When I run your suggested tests I get this:
============================= test session starts ============================= platform linux2 -- Python 2.7.14, pytest-3.5.0, py-1.5.3, pluggy-0.6.0 -- /home/joaofayad/anaconda3/envs/detectron/bin/python cachedir: .pytest_cache rootdir: /home/joaofayad/detectron, inifile: collected 34 items
lib/core/test_engine.py::test_net_on_dataset ERROR [ 2%]
=================================== ERRORS ==================================== ____ ERROR at setup of test_net_on_dataset ____ file /home/joaofayad/detectron/lib/core/test_engine.py, line 126 def test_net_on_dataset( E fixture 'weights_file' not found > available fixtures: cache, capfd, capfdbinary, caplog, capsys, capsysbinary, doctest_namespace, monkeypatch, pytestconfig, record_property, record_xml_attribute, record_xml_property, recwarn, tmpdir, tmpdir_factory > use 'pytest --fixtures [testpath]' for help on them.
@pjh5 @joaofayad Sorry for replying late. Thanks to @NovenBae's advice, I solved this problem by compiling caffe2 from source using conda build (referring to the official website). Now everything is OK and Detectron runs well.
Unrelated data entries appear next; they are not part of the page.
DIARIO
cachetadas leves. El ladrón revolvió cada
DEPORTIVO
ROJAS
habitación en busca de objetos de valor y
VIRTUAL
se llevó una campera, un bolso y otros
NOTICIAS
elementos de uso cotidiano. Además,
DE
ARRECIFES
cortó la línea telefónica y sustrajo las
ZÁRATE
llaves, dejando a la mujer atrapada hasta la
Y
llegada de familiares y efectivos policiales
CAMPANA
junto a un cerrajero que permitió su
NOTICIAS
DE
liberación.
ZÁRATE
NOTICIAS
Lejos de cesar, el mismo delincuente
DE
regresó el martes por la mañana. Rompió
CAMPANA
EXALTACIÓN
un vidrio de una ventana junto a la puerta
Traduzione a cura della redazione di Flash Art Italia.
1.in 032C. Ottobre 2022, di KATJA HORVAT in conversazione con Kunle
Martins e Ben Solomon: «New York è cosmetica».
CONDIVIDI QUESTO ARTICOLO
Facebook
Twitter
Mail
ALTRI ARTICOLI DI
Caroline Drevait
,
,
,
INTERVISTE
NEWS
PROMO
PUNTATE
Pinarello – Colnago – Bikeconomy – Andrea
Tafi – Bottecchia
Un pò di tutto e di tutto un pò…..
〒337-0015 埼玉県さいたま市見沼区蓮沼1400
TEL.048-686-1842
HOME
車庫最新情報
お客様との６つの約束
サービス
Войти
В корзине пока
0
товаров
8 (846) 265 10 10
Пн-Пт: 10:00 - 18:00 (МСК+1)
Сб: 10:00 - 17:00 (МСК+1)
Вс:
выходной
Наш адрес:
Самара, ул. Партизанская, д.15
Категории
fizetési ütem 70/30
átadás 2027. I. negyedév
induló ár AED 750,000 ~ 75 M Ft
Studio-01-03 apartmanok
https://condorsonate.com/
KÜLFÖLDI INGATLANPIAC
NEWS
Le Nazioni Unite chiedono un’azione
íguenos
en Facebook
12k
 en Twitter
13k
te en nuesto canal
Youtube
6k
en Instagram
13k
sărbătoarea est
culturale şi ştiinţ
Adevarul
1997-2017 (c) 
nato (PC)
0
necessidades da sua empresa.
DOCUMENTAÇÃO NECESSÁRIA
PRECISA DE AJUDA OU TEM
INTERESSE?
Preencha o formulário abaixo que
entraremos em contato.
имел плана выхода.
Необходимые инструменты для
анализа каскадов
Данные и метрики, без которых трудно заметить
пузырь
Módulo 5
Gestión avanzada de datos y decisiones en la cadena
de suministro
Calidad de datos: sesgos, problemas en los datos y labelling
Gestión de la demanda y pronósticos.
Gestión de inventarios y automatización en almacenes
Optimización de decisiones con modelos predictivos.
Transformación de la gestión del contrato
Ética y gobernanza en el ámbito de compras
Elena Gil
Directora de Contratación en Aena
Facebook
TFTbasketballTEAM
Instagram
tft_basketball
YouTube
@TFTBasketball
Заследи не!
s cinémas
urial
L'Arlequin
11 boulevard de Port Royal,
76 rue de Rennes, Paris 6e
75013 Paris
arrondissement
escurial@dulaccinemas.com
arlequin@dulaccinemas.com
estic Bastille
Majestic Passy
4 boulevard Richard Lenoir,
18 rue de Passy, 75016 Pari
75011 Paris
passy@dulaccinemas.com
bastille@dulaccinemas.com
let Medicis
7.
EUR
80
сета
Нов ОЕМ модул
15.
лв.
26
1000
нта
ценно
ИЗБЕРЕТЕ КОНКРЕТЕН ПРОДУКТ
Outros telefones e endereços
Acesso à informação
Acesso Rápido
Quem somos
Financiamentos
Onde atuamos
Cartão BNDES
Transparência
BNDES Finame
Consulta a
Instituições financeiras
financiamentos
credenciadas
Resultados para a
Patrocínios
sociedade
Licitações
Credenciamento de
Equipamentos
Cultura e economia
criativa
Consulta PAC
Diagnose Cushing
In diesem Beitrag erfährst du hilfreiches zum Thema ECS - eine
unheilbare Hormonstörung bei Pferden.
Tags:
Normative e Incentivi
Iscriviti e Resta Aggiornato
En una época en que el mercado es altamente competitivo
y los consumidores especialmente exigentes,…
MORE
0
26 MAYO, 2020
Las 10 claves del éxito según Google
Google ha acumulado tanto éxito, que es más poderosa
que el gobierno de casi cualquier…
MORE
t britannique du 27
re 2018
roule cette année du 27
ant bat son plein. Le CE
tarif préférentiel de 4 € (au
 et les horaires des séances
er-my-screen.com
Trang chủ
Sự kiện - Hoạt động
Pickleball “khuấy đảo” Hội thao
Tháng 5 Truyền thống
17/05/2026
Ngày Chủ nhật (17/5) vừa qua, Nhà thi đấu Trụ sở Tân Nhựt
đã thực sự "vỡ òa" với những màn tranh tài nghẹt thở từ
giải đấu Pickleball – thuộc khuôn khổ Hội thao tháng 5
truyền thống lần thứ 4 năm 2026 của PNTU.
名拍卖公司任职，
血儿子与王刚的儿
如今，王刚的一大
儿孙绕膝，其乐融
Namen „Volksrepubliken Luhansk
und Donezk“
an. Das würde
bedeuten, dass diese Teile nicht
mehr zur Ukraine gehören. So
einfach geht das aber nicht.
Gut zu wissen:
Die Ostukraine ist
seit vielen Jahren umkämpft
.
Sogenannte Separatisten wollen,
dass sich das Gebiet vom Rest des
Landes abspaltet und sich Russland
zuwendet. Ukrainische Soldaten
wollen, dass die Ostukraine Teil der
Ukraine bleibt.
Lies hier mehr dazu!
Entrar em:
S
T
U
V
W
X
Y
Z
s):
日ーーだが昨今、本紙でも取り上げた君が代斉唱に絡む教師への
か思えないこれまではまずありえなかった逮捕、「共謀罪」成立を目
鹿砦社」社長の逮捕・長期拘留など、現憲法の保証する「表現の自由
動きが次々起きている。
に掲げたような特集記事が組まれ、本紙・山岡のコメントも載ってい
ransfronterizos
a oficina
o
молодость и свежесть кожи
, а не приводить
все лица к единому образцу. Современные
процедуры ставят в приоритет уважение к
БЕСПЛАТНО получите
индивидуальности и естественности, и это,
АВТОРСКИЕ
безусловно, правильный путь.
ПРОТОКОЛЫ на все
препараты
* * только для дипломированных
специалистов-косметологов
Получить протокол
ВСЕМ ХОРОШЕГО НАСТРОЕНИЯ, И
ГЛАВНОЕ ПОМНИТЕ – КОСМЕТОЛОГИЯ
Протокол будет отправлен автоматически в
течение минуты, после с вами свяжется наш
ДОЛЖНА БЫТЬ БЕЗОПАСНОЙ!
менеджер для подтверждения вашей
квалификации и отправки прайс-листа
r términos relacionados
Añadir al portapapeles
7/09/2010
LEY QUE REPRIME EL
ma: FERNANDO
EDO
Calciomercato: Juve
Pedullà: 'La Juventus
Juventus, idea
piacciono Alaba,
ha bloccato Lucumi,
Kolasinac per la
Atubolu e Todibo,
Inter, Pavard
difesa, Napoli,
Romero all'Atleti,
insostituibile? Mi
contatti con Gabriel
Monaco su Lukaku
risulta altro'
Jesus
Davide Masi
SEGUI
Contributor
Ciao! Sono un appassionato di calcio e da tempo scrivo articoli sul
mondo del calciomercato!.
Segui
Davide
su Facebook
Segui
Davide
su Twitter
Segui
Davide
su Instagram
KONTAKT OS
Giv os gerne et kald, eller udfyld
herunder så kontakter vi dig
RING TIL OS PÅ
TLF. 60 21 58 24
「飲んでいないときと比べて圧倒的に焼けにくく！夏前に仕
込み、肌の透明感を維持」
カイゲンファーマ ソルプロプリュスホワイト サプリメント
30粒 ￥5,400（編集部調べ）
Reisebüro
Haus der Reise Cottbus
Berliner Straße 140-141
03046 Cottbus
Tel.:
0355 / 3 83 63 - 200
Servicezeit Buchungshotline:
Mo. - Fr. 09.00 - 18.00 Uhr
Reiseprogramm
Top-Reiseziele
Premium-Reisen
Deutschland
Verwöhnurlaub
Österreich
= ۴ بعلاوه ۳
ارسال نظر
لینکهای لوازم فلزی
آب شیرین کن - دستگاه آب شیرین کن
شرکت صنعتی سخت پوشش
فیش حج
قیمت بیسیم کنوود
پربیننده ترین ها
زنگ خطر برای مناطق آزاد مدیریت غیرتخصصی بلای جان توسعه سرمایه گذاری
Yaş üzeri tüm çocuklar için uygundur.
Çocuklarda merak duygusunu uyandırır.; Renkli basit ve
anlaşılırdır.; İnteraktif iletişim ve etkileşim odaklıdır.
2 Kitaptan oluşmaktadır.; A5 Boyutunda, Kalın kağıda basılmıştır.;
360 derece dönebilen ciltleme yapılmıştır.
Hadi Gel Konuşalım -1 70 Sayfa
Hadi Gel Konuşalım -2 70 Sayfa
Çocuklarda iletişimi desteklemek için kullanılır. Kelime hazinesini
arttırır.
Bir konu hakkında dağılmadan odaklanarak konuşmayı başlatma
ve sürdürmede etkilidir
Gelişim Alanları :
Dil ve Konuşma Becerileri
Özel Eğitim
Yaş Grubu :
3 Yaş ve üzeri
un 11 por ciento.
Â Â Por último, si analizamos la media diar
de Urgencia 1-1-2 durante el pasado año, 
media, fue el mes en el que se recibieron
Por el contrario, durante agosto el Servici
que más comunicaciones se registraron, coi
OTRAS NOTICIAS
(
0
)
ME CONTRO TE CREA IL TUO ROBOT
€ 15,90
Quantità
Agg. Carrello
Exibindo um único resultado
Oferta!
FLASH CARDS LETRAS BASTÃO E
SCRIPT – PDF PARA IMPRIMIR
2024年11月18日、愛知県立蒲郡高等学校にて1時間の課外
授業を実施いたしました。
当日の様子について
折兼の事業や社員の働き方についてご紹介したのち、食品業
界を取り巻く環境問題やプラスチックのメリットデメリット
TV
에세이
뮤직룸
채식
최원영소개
@pjh5 @joaofayad @FduJyy I am having the same problem. I have installed my caffe2 with the pre-bild binaries code. Everything is working and the GPU test is returning 1. And when I run the detectron installation test, I am encountering this same FAILED (failures=1, errors=1) error. I have used CUDA8 and cuDNN7 for the installation. When I run pjh5's test, they failed with ImportError. I am using an Azure DSVM, and the X2Go interface is not letting me copy-paste. So I took a snippet of the screen: Now, I am going to try reinstalling the caffe2 from the main website (build from source). @FduJyy was this what you meant? Without using the conda install -c caffe2 caffe2-cuda8.0-cudnn7 and instead using a list of pip install commands? Thank you!
@FduJyy I met the exact same problem and was able to solve it with your method. Thanks!
If this is a build issue, please fill out the template below.
System information
I installed Caffe2 via pre-built binaries using
conda install -c caffe2 caffe2-cuda9.0-cudnn7
and came across a problem. It seems that a file called "libnccl.so.2" is missing. I cloned the nccl library and compiled it but didn't find any file called "libnccl.so.2". This problem is still unsolved.